Figure 1The figure illustrates the estimated probability for induction of type I DM based on Alloxan data, the logistic model, fitted separately for ip (circle symbol) and SC (triangle symbol) methods. Pursuant to the analysis, the two methods showed an increase trend for the probabilities of induction of DM over various dose levels. However, the SC method for Alloxan depicts a larger slop and hence a higher probability of induction for DM at 120mg/kg. Therefore, the more desirable choice would be the mentioned Alloxan level and SC method to induce DM in mammals. It is imperative to note, that the figure does not imply that by increasing the Alloxan dose level, more than 140mg/kg, the probability of induction of DM may also get increased, because beyond this critical level the mortality rate starts to increase rapidly.

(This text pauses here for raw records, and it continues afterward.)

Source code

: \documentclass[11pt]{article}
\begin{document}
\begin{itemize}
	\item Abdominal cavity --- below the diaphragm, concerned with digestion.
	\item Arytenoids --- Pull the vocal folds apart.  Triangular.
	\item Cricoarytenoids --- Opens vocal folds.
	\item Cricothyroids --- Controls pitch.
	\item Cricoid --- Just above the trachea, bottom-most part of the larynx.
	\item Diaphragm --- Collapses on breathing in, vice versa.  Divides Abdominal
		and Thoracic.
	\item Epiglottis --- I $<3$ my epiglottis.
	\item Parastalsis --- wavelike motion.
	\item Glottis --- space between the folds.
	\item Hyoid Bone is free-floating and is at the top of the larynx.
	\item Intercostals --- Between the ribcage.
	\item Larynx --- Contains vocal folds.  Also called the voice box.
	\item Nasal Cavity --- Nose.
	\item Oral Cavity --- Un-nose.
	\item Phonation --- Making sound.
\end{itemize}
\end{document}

It shows the data scrutiny for STZ including: dose level, the number of subjects, the number of DM induction, and the estimated probability of induction of type one DM by using logistic regression fit
| NO. | Dose-level | Number of Subjects | Number of induced diabetic rats | Estimated Probabilities |
|---|---|---|---|---|
| 1 | 30.0 | 16 | 2 | 0.110 |
| 2 | 35.0 | 20 | 10 | 0.532 |
| 3 | 40.0 | 19 | 15 | 0.764 |
| 4 | 50.0 | 21 | 9 | 0.432 |
The best dose level for utilizing STZ is bolded which presents the dose level 40 with estimated probability 0.764.
Figure 2Figure 2 illustrates the estimated probability data for induction of type I DM by STZ in which logistic model was used. As seen the probabilities of induction of DM first increases up to dose level 40mg/kg and then starts to decreases for higher levels. Therefore, we found that the dose level 40mg/kg with STZ by ip method was the best method to induce DM type É in the current study.